McKean moved around the kitchen quickly sizing up the lay of the bones. “Is this scatter reminiscent of the bones of Nate and Tad Swanson?” he asked Tanner.
“Yes, I suppose so. That’s what we figure, if you’re thinkin’ what I’m thinkin’. Same critters here as was at the scene with the Swanson killings. No doubt any more that it’s coyoties gone bad. We’ve decided to get the Feds into this. Something real
freaky’s going on.” He led us through the house’s big pantry and along a hall and into an office with a desk, bookshelves, and more bones strewn on its Persian carpet. We had to squeeze in because the medical examiner’s team was still at work, one young woman photographing bones before a man wearing a white coat and blue rubber gloves picked them up and put them into numbered clear plastic evidence bags while a second, older woman in white clothing moved around collecting hair and fibers and flecks of the blood that had pooled and hardened on the carpet, putting them into screw-capped test tubes of the sort McKean had used.

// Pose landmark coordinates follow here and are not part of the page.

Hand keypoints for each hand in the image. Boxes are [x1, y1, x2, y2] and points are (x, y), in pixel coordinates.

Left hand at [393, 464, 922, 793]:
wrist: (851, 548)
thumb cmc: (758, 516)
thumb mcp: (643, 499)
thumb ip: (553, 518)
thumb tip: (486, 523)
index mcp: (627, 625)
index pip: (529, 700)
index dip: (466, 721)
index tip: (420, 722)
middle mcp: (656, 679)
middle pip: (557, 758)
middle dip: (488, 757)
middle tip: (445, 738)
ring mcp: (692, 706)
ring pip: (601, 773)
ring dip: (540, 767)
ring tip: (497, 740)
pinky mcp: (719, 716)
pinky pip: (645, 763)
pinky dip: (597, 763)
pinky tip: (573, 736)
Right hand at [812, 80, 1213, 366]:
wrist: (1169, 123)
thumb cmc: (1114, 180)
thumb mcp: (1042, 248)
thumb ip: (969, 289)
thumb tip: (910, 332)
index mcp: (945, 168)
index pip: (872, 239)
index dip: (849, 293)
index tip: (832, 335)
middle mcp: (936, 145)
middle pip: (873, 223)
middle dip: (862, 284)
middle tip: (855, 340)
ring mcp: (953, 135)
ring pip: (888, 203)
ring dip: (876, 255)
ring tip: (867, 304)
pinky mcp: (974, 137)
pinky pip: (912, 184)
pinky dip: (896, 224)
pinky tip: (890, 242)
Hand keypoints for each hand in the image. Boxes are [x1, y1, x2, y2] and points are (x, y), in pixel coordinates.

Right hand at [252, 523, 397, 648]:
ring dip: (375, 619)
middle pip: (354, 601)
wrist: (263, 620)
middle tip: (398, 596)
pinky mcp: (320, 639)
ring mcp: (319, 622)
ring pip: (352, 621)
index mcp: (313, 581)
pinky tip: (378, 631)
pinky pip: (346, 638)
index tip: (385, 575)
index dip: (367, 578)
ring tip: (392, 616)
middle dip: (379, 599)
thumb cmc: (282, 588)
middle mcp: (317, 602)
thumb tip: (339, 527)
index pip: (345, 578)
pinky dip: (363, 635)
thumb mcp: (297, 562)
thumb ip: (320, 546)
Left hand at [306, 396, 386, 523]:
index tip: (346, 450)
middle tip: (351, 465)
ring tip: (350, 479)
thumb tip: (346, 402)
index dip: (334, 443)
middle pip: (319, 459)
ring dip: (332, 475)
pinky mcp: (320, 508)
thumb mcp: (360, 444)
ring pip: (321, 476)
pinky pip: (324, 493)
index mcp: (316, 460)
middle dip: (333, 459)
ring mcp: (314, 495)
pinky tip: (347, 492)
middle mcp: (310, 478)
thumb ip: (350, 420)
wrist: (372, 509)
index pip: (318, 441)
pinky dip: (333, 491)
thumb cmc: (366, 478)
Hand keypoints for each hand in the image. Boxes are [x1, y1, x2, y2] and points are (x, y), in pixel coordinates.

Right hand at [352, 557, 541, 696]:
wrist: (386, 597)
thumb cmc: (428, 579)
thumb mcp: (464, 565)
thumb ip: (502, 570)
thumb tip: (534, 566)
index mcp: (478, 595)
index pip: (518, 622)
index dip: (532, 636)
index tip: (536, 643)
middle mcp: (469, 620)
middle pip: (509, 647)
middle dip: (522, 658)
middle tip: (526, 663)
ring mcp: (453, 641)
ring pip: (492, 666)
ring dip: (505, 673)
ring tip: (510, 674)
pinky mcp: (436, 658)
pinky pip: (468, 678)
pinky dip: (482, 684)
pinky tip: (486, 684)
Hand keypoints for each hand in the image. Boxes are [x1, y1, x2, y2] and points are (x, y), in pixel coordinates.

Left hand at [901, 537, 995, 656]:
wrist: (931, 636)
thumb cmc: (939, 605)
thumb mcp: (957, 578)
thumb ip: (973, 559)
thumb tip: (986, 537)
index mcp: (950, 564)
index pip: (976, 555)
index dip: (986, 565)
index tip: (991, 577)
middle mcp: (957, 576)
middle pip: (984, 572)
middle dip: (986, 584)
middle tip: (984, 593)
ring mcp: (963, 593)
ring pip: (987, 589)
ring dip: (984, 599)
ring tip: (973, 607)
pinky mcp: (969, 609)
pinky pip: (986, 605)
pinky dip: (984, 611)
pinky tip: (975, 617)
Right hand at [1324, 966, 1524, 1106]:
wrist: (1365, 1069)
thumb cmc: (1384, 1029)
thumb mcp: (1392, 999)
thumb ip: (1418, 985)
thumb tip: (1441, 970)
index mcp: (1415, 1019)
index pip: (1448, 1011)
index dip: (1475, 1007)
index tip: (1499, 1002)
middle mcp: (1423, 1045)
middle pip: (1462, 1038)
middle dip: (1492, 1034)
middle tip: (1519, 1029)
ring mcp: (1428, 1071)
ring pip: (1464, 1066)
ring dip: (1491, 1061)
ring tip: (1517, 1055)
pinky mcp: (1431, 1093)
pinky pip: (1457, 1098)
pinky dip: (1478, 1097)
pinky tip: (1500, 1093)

Tanner said, quietly, so as not to disturb the ongoing work, “There’s a pistol in the top desk drawer. Drawer’s open like Arnie went for it but they got him before he could take it out.”
The room stank of blood and animal smells. My stomach began to churn violently, the way it used to do in Iraq. I was glad to follow my companions when they moved out onto the house’s wide front porch.
“Front door was ajar,” Tanner continued. “Not all that unusual for farm folks - “
“But some of the smarter breeds of dogs,” McKean interjected, “can turn doorknobs.”
“Yeah,” Tanner agreed thoughtfully, as if McKean had added a new dimension to his thinking.
“Peyton McKean!” a friendly voice called from inside the living room.